Sunday, 7 September 2008

Chrome, again.

I recently posted my last entry on b.g.o, and I said I wasn't going to rant about what is wrong with the desktop (well I did before I deleted it). But maybe I should have, as with fortuitous timing, my second to last entry about Chrome should have reminded me what Chrome is capable of. I will only say in my defence that I was only considering Chrome as a browser, and maybe as an `ms office' replacement, and dismissing views otherwise (well that is how I use a browser).

First, some background. I had been noticing the trend to move toward Python in GNOME in particular, and I haven't liked it. I know why developers like it (well why they claim to like it), but as a user it leaves a lot to be desired - slow, extremely heavy applications, that too-often bomb out with meaningless backtraces. I had some ideas that could make it palatable to users (well, beyond just debugging), but it relied on some features which Python lacks, so I gave up thinking about it. But Python isn't the only problem.

The GNU desktop is in an awful state - and that's even if you stick to just one flavour and it's attendant applications (I don't know about KDE, but the following is true of both GNOME and Xfce). If you take a default install of your average `distribution', for example, Ubuntu, after installing a rather large number of packages you end up with a pretty login window, and a relatively pretty desktop, and quite a few applications, from basic to outstanding, from buggy to stable. But what is behind the actual desktop? A mis-mash of random programmes the packager/desktop team determined to be useful for themselves or some mythical `average luser'. Some work well, some don't, some are necessary for the basic operation of the machine (auto-mounting and network selection), others are pure fluff, most are in-between. Also - it barely runs ok if you have only 256MB of memory, for example that `older machine' that GNU/Linux can supposedly take advantage of, or embedded/special machines, like a Playstation 3, both of which actually affect me.

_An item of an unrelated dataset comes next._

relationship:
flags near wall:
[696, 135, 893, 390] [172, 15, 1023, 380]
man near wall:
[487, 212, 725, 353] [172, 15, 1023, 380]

One problem is that the `in thing' these days seems to be to write (or re-write!) many of the applets/applications that provide core desktop functionality using Visual BAS... oh oops ... Python. Now Python is a `scripting language'. This means that every time you run a python ap, it must compile the source-code into byte-code or perhaps machine code (I do not know if there are pre-compilers for it). This takes time, and it takes memory, and to do it well it can take a lot of memory and time, and this is one reason traditionally that developers had much beefier machines than users - because they're the only ones who had to do this step, once. If it only compiles to byte-code, then every basic instruction is emulated using a state machine - a 'virtual machine' (VM), which is at least and order of magnitude slower than the physical machine is. Any conversion to machine code and further optimisations which make the running speed faster, also generally cost in memory and cpu time during the compilation phase. For simple scripts and applications this is no big deal, but for more complex applications it can start to add up. Not only that, because many of the libraries themselves are written using the scripting language, every application which uses those libraries needs to recompile the same libraries every time they run - and more importantly store their own copy of the byte/machine code. I will also mention in passing that many of these `libraries' are just `wrappers' - glue code which just calls some `C' library to do the actual work; but someone has to write those too, so either the script engine `vendor' or the library `vendor' must expend additional resources (which wouldn't otherwise be needed) for this work, so the cost isn't born solely by the users.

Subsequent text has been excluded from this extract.